Diane Ravitch’s Blog: This is Not News! Bill Gates Loves Common Core and Arne Duncan
Stephanie Simon reports on Bill Gates’ latest explanation of why the Common Core standards are a wonderful idea. We need standardization. Maybe we need a national curriculum so that everyone learns exactly the same thing at the same time. Bill Gates loves the Common Core because it is like a standard electrical outlet that we can plug children’s brains into and get standard electrical current. That explains why he paid out at least $200 million to create Common Core, so everyone could have a standard mind and be just like everyone else. Some people, like Emeritus Professor Jack Hassard of Georgia State University, think that Gates has actually pumped $2 billion into Common Core. Really, without standardizing the minds and hopes and dreams and aspirations of everyone everywhere, how can we hope to compete with the standardized minds in other nations?

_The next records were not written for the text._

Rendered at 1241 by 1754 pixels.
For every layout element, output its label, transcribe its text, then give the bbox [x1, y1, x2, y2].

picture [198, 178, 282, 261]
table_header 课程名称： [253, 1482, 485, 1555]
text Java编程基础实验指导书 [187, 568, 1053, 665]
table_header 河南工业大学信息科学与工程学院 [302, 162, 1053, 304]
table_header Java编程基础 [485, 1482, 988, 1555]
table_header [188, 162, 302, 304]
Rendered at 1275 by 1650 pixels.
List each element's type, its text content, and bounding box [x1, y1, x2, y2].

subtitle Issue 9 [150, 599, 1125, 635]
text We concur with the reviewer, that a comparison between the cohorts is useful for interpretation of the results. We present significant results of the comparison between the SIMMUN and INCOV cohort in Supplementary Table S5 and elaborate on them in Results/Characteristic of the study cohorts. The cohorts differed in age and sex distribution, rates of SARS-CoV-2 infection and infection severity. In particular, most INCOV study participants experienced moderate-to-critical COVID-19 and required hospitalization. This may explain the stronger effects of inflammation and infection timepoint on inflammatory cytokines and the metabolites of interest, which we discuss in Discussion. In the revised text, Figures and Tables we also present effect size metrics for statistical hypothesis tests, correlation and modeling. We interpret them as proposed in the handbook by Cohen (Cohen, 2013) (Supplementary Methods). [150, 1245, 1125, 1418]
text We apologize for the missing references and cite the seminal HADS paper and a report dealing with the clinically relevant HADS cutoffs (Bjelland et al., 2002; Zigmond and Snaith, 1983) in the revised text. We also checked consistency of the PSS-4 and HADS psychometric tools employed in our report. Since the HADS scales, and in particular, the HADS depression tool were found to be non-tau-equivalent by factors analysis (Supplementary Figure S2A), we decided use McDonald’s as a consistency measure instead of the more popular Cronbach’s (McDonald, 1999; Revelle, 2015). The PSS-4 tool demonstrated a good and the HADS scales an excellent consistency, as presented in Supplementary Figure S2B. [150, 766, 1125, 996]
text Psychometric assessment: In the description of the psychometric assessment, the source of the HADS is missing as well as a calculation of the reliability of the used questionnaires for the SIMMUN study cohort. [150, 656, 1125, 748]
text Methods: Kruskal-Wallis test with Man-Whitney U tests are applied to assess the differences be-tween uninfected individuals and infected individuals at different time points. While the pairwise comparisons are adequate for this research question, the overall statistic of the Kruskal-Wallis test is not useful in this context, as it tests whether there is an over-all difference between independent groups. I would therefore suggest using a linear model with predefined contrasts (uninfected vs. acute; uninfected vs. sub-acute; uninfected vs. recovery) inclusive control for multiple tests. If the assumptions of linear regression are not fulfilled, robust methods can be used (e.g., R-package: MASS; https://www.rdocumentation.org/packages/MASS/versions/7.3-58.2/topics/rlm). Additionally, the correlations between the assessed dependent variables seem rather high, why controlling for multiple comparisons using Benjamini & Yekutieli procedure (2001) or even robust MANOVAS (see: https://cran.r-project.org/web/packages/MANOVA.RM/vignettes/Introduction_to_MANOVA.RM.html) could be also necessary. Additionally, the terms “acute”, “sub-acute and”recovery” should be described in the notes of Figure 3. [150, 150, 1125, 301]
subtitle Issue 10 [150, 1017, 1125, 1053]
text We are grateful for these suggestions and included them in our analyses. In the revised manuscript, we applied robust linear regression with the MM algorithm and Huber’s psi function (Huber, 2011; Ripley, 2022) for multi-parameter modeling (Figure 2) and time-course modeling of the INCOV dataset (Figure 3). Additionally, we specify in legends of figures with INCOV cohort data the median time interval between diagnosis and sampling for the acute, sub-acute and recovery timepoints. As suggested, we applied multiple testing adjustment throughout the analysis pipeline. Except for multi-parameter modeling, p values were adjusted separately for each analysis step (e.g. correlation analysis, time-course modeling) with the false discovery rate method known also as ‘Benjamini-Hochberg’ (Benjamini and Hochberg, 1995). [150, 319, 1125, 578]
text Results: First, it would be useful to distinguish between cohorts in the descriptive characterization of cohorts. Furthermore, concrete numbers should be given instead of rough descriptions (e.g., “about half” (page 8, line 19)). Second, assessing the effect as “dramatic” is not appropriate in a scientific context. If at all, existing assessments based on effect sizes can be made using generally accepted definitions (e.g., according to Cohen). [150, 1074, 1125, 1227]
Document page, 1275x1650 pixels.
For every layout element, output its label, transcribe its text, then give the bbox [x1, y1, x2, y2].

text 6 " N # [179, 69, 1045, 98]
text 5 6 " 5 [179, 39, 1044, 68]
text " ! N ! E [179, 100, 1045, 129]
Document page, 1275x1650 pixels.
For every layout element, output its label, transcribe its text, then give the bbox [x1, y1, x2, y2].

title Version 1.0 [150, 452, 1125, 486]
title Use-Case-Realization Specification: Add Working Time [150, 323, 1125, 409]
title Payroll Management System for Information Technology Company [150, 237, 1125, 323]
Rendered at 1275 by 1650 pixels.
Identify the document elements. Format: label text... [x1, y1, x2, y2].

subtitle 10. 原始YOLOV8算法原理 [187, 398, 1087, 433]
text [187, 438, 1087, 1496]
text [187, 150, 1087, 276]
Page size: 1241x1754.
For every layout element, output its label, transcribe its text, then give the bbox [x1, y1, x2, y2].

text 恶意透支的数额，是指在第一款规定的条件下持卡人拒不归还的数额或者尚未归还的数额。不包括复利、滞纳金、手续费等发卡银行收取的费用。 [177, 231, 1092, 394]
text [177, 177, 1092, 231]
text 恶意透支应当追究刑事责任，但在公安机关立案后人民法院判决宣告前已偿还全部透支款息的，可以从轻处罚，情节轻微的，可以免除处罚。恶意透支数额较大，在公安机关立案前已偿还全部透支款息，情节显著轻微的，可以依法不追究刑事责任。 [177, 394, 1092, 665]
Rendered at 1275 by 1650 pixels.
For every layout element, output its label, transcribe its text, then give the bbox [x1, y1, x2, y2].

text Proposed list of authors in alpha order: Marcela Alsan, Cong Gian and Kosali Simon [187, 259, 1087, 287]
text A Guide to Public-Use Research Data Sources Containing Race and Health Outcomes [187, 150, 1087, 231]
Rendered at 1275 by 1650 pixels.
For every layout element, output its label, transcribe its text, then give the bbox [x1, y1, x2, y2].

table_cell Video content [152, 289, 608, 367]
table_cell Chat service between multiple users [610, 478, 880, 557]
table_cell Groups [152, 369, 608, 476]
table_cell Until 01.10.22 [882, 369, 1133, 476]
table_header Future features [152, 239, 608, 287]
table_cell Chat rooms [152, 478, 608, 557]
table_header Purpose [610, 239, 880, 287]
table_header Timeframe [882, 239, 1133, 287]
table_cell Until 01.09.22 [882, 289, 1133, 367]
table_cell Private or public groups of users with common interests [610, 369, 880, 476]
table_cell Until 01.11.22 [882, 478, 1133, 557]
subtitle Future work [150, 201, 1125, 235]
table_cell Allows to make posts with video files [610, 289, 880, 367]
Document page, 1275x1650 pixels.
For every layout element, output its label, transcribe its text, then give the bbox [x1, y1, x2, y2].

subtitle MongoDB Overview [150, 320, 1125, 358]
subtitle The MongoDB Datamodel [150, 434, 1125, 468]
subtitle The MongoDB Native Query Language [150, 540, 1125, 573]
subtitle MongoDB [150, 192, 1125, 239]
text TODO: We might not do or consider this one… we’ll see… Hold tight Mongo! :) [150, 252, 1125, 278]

This is not news. We knew that, didn’t we?
Here is some more not-news: Bill Gates thinks Arne Duncan is wonderful because Arne Duncan wants to standardize everyone’s minds just like Bill Gates. And he wants to pay teachers based on the test scores of their students, just like they don’t do at his children’s private school.
They can’t understand why the more parents learn about Common Core, the less they like it. That’s what the polls show.
Here is an anecdote, not a poll, not scientific. I spoke to a friend who is a retired New York City principal. She had a distinguished career for many years in a middle school. Her grandson came home from his first day in kindergarten. He had work sheets for homework. When she asked about his day, he said there was no recess because they had to work on reading and math problems. This is ridiculous. The children will learn to hate school.
Common Core will never be “national standards,” no matter how much money Bill spends, no matter how much the U.S. Chamber of Commerce pushes it, no matter how many states lose Arne’s waivers. It might survive in half the states. But it will never stop being a source of controversy. It didn’t have to be this way. The lesson is that you don’t get “national standards” by writing them in secret, then using federal funds as a lure to shove them down the throats of parents and children. If we ever have national standards, it will come about as the result of a democratic, open process, not a secret deal among oligarchs and the feds.